▼
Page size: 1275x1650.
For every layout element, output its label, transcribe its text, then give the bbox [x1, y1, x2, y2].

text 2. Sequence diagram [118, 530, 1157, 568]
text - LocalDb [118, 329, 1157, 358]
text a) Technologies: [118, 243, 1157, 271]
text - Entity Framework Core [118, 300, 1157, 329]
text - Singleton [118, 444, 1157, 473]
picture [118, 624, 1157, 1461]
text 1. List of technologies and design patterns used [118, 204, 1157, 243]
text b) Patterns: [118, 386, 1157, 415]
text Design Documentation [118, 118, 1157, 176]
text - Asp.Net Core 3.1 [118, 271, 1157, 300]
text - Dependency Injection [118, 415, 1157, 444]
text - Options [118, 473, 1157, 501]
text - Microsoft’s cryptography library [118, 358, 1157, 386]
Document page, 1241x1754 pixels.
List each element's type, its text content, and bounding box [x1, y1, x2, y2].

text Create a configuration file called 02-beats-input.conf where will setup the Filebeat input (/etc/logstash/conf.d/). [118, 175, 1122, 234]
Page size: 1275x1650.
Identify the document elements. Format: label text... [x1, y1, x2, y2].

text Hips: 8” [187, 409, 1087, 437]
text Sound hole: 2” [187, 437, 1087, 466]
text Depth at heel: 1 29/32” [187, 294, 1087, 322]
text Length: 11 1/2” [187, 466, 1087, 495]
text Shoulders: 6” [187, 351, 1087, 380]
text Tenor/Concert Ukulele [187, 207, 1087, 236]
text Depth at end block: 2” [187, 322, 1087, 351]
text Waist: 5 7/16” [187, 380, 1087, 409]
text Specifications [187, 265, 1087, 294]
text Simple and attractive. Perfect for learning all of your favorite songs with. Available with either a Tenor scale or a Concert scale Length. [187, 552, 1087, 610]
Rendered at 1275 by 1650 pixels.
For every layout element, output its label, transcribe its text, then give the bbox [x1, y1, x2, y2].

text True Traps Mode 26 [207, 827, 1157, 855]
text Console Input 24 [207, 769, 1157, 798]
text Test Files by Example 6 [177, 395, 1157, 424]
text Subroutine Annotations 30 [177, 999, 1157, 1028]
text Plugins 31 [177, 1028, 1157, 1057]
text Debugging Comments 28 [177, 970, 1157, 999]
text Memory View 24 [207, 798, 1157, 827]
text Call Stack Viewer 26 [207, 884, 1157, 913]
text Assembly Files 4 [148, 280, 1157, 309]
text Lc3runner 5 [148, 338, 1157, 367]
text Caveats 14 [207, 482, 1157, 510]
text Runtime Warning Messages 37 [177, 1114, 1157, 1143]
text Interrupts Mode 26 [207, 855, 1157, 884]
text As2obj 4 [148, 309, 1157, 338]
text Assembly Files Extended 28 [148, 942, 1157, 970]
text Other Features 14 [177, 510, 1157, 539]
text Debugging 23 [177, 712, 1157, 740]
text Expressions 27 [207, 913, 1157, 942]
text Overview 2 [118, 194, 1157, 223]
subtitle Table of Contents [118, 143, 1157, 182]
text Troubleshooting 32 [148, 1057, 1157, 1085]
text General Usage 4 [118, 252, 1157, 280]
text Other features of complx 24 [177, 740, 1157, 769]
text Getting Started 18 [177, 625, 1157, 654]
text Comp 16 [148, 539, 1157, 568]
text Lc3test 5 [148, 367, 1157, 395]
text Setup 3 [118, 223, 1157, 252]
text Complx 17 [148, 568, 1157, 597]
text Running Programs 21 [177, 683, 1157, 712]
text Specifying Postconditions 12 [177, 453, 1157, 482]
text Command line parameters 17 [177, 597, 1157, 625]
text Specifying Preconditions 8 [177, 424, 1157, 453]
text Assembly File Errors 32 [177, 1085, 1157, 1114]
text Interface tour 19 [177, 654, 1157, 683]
▲
• **What is asked**
Reproduce the rows from the beginning through the line containing "text Create a", switching "transcribe" to "copy out" and keeping all else as it is.

• **Completed task**
Page size: 1275x1650.
For every layout element, output its label, copy out its text, then give the bbox [x1, y1, x2, y2].

text 2. Sequence diagram [118, 530, 1157, 568]
text - LocalDb [118, 329, 1157, 358]
text a) Technologies: [118, 243, 1157, 271]
text - Entity Framework Core [118, 300, 1157, 329]
text - Singleton [118, 444, 1157, 473]
picture [118, 624, 1157, 1461]
text 1. List of technologies and design patterns used [118, 204, 1157, 243]
text b) Patterns: [118, 386, 1157, 415]
text Design Documentation [118, 118, 1157, 176]
text - Asp.Net Core 3.1 [118, 271, 1157, 300]
text - Dependency Injection [118, 415, 1157, 444]
text - Options [118, 473, 1157, 501]
text - Microsoft’s cryptography library [118, 358, 1157, 386]
Document page, 1241x1754 pixels.
List each element's type, its text content, and bounding box [x1, y1, x2, y2].

text Create a configuration file called 02-beats-input.conf where will setup the Filebeat input (/etc/logstash/conf.d/). [118, 175, 1122, 234]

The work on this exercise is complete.